Horizon of Events (2020) by Varvara Kuzmina is similarly striking in the the static character of an artist’s point of view: we see a winter landscape of factory roofs and smoke seen from a certain window and are invited to watch it for many minutes and thus eternally. There is also a very striking installation that is the culmination of the whole experience (pessimistic, isn’t it) You’re Going to Die Anyway (2020) by Alexey Ilkaev where each visitor is invited to try exercising on a stationary bike with a line ‘you’re going to die anyway’ highlighted in neon in front of him or her. Artists are striving to get out of this nothingness: usually in invididual efforts unsupported by state or any other organization. Thus, Anastasia Vepreva’s History of Failures (2020) documents her failed applications for art grants and funding, while Maks Alyokhin and his art group from Krasnodar in their art interventions called X Cultures try to find locations in their city that could become spaces for potential art events. There is also a joyful Art-Virus (2020) by Anton Mukhametchin where the artist vitrually ‘invades’ famous paintings, becoming a part of them.
Generally it seems that the exhibition could have profited from some more optimistic art installations reflecting positive movements or visions and reflecting more of Russian modernity that is in no way as fully disconnected as the exhibition shows. Russian towns and cities are hopefully much more connected with Europe and the world than just having the same names with some of them, as in Anastasia Bogomolova’s documenta (2020) where the artist finds her own Berlin, Paris, Varna and Kassel in Chelyabinsk district.

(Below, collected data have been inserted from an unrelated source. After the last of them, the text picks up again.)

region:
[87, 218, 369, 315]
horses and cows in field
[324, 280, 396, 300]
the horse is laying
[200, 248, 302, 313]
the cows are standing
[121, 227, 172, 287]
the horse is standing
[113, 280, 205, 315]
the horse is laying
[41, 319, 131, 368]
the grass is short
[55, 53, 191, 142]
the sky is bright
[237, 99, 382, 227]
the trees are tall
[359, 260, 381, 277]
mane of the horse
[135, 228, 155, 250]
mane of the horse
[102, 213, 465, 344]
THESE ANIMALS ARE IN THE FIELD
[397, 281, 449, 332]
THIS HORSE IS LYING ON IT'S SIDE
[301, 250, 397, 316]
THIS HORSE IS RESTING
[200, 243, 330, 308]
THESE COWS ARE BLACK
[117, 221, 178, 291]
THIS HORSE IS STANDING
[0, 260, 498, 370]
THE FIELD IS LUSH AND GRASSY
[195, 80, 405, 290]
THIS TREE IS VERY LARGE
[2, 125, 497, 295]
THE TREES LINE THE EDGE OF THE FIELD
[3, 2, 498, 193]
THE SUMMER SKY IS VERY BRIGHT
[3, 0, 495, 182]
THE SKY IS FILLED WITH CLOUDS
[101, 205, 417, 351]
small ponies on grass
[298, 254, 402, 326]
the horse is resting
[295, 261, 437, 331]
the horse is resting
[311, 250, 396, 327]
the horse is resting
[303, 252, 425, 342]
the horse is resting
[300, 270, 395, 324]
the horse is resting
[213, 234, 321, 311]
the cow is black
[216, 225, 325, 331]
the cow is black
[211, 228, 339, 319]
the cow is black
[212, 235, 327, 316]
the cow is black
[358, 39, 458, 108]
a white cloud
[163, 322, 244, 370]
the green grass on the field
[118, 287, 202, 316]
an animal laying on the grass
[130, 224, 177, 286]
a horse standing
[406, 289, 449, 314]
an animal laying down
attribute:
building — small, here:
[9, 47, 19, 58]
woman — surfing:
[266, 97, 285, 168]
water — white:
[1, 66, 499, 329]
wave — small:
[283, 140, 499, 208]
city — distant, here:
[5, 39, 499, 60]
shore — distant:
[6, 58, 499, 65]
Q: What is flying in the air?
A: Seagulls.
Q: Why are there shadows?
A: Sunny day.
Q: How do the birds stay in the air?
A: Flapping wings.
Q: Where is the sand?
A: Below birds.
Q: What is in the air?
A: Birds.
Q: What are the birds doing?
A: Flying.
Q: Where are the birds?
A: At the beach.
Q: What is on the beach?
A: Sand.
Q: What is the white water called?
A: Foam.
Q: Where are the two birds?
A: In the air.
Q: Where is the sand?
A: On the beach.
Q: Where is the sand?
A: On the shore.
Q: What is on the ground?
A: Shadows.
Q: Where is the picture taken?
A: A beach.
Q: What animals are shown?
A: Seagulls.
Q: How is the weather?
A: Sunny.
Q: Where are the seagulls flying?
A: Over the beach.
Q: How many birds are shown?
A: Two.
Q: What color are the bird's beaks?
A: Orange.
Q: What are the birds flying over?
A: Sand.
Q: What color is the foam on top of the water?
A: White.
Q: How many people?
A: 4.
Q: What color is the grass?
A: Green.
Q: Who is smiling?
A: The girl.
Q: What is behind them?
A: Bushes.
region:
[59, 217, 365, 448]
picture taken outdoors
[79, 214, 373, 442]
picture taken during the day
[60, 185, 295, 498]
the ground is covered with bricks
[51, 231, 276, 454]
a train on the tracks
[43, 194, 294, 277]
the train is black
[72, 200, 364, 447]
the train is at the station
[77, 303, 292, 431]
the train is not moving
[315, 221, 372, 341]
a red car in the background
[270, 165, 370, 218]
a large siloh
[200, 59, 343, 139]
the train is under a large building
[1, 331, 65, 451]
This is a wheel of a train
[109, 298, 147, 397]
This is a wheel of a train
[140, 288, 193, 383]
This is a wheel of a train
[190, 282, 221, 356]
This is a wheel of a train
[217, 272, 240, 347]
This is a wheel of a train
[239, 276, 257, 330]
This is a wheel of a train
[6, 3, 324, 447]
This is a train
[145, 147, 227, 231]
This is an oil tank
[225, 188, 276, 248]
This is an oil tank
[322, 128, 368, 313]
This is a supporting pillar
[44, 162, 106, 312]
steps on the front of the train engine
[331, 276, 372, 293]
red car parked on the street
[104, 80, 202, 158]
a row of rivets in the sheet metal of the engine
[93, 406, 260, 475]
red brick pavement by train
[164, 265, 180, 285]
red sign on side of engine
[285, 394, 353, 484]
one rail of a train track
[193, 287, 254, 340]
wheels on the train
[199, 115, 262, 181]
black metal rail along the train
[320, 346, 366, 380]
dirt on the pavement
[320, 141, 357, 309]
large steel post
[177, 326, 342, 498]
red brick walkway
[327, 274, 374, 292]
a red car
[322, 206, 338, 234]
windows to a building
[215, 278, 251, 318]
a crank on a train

And hopefully, Soviet past and post-Soviet present can interact in many other meaningful ways than just the realm of nostalgia, memory and nothingness. One can’t help having an impression that the exhibition is politically taylor-made to represent Russia as an entity unknown to the West, undiscovered and hovering in chaos, while it is certainly not the full picture one can make of modern Russia. One wonders where all the literary and historic traditions have gone and where all those modern global young Russians are who read, see and travel and whose life spaces are not limited to swamps and doorways, and who evidently have developed much more enjoyable life styles than those depicted in ironic pessimistic LUXURIYAT (2020) by Anna Potayenko. So while the exhibition is evidently worth immersing in, my opinion is that its message of the state of Russian art seems not to be fully objective, and represents a certain curatorial vision. However, it is strikingly in tune with the visitors’ possible state of mind in current times and hopefully by this process of dealing with our negative emotions, fears and sense of loss will help us to overcome them not only in historic perspective, but also in our daily sensation of connection with past and future. And then hopefully something will happen and we won’t die – yet.